Most of the courses I attended during my Bachelor were Java oriented with some C#, C and Haskell programming. C++ never got really touched, and if, then just to illustrate some theoretical stuff, meaning some C++ code was used to describe a design pattern etc..Well in the Software Engineering Project course we covered C++ pointers, references and how the stack and heap gets managed, but again, just theory. So you always hear about how hard it is to program C++, how awkward pointer management and memory allocation and deallocation is.
Now for the Master course "Data Mining and Data Warehousing" we really have to get in touch with C++. The task of my group is to develop a spectral clustering algorithm and to integrate it into a system called XVDM (developed by the DIS Centre at the Free University of Bolzano). We already presented the first prototype where the different clusters are just printed on the command line. Now after starting with the real integration into the big system (XVDM) we faced quite a lot of difficulties and then you really get a feeling of all this theoretical stuff. So for instance the integration seemed to work well on my collegues Debian installation (running inside a virtual machine on top of windows) but the SAME code produced a segmentation fault on my Ubuntu machine (installed natively).
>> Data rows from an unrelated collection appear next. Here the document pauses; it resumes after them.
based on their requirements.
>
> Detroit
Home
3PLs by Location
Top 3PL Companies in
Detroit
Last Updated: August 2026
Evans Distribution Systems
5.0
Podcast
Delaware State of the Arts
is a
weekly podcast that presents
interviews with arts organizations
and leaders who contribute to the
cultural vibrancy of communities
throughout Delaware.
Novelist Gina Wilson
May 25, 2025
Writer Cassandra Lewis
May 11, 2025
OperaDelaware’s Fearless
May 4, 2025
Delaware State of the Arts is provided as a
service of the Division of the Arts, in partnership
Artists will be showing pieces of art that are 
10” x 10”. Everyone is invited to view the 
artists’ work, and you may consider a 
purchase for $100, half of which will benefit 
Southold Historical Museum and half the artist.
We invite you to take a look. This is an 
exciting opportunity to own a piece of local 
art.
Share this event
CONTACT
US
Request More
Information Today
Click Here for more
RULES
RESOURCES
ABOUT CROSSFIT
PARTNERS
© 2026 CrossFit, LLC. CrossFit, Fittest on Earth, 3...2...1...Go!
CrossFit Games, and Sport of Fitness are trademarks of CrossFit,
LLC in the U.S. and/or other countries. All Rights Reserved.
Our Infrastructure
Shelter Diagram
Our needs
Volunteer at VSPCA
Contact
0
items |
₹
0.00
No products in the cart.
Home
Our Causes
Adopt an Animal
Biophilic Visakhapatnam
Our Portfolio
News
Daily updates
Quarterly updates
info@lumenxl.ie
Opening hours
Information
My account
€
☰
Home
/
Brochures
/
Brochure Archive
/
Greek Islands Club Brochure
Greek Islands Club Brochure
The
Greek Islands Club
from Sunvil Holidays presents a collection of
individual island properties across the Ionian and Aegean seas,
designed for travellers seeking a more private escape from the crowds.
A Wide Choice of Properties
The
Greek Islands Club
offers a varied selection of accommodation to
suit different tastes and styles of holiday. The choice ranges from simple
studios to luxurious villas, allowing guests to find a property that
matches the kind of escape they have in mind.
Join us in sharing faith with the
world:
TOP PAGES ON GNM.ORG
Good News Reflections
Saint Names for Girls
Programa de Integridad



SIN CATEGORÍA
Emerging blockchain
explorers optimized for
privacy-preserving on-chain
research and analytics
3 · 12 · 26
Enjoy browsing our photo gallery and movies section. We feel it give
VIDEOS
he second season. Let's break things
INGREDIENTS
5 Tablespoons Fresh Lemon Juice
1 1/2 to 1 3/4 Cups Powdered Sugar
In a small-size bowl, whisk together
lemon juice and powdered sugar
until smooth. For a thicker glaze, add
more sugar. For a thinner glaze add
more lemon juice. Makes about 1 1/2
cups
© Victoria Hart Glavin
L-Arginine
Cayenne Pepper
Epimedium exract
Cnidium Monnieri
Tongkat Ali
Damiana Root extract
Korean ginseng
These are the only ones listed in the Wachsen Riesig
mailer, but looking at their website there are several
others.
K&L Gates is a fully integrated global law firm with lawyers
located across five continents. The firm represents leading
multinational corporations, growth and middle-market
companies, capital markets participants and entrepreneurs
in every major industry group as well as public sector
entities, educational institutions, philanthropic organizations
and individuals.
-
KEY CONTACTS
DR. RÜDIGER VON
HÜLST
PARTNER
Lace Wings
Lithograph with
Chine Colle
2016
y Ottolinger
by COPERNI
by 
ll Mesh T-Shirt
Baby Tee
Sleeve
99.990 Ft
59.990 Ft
Using "valgrind" helped to identify the problem (thanks to Prof. Arturas Mazeika for this hint). It allows you to start your program similar as the following
valgrind ./SpectralClustering < ./data.csv
where "data.csv" contains the data to be clustered which is passed via redirection to our program. Valgrind then outputs the memory leaks and what may even be more important, the un-initialized - but used - variables which actually was the problem in our case. It turned out that our module integrated into the XVDM system did not initalize it in the right order meaning we had something like
init glut
create cluster objects
create DBScenery object


(this is just some sort of pseudocode). The problem was that the addAlgorithm(...) method made use of variables which got instantiated inside the initOpenGL() call which then of course produced a segmentation fault. That seems to be clear, but how was the program then able to run on my colleagues machine, making use of a not yet instantiated variable?? I don't know..

Anyway, the clustering integration works now as you can see :)
I suppose we have to tune it now, in order to be able to process much larger datasets.